REQUIRED ACTION: Could you write out, word for word, every line of the data between the line containing "Zusammenarbeit zwischen Architekten, Designern" and the line containing "Im Zentrum der", inclusive?

####################

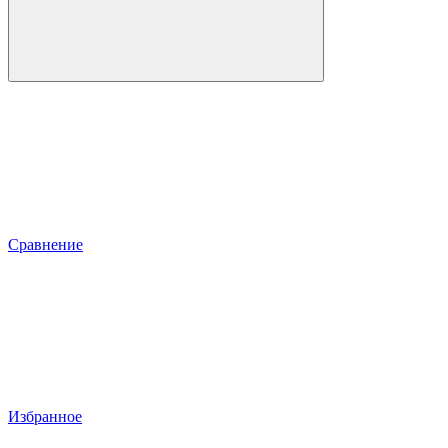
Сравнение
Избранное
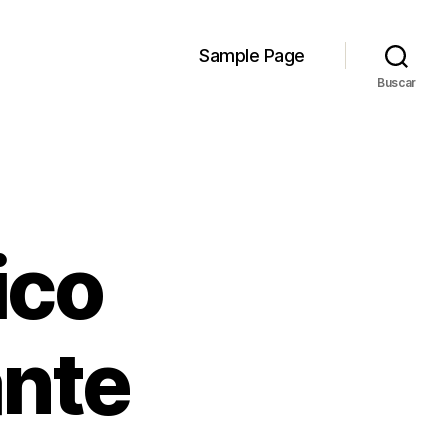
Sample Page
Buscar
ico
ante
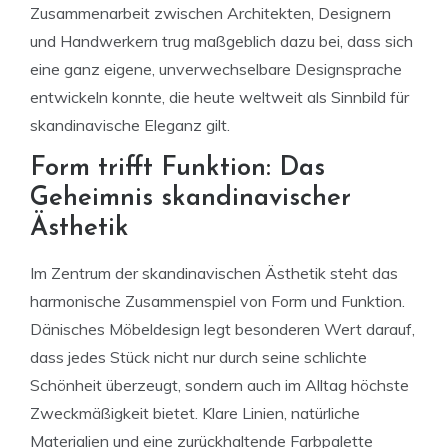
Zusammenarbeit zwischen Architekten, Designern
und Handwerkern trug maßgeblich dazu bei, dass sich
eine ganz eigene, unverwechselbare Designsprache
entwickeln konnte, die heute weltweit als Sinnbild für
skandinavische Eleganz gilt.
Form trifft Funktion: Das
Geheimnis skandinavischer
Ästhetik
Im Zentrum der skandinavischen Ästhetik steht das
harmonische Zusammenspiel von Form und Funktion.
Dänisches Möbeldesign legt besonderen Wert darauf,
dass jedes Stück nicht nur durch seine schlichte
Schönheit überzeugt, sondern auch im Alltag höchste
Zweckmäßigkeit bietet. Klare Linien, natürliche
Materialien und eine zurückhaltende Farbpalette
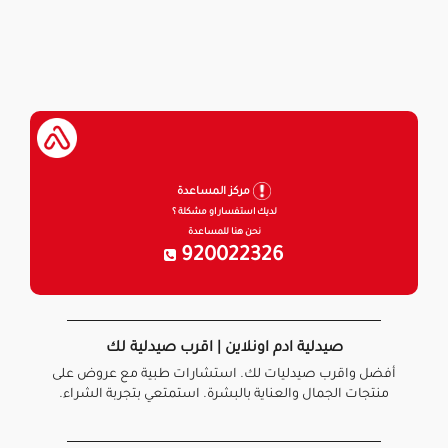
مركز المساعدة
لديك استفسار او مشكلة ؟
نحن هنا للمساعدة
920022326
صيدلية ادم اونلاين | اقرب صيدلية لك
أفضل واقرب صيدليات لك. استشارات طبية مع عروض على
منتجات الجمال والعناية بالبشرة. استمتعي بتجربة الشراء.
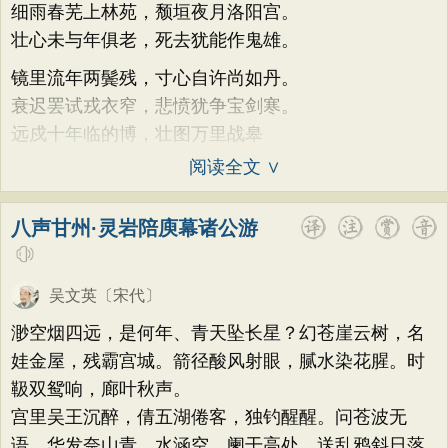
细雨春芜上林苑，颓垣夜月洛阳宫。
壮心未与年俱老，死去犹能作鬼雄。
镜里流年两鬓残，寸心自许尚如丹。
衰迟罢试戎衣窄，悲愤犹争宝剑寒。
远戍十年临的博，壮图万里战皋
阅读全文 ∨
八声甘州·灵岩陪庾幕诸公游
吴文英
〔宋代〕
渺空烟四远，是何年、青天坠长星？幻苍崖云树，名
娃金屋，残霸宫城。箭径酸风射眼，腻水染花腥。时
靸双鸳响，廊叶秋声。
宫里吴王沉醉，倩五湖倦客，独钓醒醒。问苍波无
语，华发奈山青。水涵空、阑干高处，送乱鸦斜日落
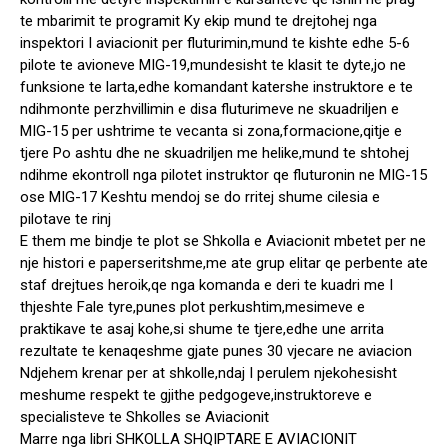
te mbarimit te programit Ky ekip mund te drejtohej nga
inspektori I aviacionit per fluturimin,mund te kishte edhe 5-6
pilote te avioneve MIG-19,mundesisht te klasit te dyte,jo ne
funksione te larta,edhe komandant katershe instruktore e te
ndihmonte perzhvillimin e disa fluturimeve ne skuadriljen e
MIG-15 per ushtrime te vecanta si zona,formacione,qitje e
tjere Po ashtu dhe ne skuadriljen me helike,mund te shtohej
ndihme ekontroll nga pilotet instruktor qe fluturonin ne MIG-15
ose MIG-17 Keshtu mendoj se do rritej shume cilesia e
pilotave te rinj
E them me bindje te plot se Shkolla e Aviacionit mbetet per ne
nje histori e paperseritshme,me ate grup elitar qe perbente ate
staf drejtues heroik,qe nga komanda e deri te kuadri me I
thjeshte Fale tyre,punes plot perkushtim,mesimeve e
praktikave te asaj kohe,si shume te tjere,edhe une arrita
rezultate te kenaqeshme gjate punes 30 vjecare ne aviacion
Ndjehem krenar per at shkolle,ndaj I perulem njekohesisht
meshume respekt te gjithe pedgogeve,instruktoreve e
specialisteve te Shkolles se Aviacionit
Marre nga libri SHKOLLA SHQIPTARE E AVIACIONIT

####################

RESULT:
Zusammenarbeit zwischen Architekten, Designern
und Handwerkern trug maßgeblich dazu bei, dass sich
eine ganz eigene, unverwechselbare Designsprache
entwickeln konnte, die heute weltweit als Sinnbild für
skandinavische Eleganz gilt.
Form trifft Funktion: Das
Geheimnis skandinavischer
Ästhetik
Im Zentrum der skandinavischen Ästhetik steht das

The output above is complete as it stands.